STUDY TEXT ▸

Content starts

Since larger wastewater treatment tanks are relatively inexpensive, the investment in larger tanks is small compared to the waste treatment benefits. "We now have a volume that allows us to deal with the spikes and even things out," said Mr. Howard. "It's less maintenance. You don't have to have someone stationed there all day to deal with it. We also have enough volume in those tanks so that in the event we have a problem in one of our phosphate tanks, we can pump the entire contents of the phosphate line out into the holding tanks, do whatever maintenance is necessary and pump it right back in."
Air Exhaust. Just as limited space at its old facility kept Depor from adding extra tanks to its pretreatment system and larger wastewater holding tanks, the poorly configured line made the air exhaust from the paint machines less efficient. Because the paint machines were spread throughout Depor's previous facility, the air ducts contained numerous bends, elbows and drop downs, all of which slowed down the air speed of the exhaust system.

Content ends

MATERIAL SHOWN ▸
Content starts

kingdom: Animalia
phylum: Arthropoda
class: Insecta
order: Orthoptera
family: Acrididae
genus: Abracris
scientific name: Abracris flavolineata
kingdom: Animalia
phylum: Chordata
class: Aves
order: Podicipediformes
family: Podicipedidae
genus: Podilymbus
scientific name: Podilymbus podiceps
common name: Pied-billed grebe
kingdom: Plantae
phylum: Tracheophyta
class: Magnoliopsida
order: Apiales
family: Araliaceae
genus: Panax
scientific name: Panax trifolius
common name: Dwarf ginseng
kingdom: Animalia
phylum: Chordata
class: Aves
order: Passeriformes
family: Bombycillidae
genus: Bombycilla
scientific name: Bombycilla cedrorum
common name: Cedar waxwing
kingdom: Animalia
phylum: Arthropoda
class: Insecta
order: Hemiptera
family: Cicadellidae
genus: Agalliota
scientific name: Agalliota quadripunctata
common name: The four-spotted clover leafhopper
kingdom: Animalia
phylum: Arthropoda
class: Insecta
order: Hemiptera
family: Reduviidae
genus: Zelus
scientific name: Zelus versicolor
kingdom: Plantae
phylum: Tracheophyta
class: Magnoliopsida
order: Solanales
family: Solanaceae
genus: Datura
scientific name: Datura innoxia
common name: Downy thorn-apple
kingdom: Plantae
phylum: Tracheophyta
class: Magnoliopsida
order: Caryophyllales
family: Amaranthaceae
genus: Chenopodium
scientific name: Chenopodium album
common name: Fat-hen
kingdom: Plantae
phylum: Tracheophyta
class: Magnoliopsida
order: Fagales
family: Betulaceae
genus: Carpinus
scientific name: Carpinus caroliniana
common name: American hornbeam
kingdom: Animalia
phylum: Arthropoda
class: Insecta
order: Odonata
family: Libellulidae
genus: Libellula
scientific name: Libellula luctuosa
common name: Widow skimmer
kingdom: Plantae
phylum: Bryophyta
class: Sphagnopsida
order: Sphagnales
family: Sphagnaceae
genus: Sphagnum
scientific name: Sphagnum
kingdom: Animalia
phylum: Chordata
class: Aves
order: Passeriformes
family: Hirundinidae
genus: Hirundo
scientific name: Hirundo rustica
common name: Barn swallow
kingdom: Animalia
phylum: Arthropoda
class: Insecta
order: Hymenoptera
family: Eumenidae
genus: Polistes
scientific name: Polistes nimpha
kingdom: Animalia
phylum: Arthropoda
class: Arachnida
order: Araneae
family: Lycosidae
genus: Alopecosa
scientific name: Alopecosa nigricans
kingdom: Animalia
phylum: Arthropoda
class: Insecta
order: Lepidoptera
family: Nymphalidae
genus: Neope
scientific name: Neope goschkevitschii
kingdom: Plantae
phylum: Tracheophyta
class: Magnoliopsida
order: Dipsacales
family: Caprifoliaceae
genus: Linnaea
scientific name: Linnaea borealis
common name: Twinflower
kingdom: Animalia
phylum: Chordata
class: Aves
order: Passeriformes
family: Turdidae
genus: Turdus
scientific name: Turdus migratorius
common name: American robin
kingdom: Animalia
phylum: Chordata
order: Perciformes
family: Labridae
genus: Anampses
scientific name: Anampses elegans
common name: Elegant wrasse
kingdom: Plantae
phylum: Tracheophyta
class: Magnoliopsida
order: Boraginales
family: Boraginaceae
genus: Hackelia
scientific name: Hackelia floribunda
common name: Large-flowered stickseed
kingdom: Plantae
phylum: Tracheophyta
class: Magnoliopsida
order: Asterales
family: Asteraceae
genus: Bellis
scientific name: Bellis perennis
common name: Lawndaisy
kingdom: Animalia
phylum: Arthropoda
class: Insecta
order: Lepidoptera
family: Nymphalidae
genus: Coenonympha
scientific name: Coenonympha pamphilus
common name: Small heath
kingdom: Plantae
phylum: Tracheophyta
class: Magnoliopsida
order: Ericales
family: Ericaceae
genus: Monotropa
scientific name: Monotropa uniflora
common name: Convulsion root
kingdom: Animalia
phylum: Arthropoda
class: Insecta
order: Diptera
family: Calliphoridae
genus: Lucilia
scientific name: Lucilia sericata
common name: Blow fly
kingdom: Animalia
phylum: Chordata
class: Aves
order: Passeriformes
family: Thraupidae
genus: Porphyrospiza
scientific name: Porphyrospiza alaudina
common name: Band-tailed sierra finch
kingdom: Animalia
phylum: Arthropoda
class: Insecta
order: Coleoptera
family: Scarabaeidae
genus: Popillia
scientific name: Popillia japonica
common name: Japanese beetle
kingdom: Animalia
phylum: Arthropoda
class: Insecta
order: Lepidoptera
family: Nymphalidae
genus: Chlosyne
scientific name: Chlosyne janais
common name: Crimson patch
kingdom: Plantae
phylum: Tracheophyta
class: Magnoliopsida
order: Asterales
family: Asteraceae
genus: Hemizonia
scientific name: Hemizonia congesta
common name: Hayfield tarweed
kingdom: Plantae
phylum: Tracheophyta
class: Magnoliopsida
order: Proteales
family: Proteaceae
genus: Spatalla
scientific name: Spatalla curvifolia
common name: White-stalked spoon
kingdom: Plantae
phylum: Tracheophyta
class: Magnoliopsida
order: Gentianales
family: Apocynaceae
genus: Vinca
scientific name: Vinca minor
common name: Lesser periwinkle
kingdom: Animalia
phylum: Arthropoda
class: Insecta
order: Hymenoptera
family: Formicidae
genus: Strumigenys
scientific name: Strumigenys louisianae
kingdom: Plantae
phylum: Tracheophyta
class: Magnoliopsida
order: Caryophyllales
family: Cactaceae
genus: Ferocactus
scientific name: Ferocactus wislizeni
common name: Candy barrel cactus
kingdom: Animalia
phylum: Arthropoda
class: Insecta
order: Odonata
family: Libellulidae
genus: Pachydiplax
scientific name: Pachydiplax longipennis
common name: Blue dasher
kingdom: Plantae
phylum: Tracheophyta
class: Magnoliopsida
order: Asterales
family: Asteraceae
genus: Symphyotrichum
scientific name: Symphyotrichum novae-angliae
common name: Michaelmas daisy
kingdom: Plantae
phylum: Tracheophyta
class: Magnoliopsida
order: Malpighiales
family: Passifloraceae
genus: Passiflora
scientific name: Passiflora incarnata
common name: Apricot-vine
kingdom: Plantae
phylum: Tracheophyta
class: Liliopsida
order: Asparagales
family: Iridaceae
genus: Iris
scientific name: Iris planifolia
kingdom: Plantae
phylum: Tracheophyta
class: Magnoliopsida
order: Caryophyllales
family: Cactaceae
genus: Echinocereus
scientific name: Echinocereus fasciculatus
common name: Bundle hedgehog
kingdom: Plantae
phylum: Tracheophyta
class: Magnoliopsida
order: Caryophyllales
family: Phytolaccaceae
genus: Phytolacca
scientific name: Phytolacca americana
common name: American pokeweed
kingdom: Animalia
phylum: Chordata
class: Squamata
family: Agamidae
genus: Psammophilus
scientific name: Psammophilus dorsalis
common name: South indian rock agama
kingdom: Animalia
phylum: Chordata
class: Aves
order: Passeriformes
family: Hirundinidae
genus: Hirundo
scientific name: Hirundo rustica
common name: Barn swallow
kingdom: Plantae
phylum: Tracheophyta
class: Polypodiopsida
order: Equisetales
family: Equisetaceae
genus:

Content ends

TASK ITEM ▸
Can you write out the part of the Depor facility text between "Air Exhaust. Just" and "the exhaust system.", inclusive, word for word?

SOLUTION TO THE PROBLEM ▸
Air Exhaust. Just as limited space at its old facility kept Depor from adding extra tanks to its pretreatment system and larger wastewater holding tanks, the poorly configured line made the air exhaust from the paint machines less efficient. Because the paint machines were spread throughout Depor's previous facility, the air ducts contained numerous bends, elbows and drop downs, all of which slowed down the air speed of the exhaust system.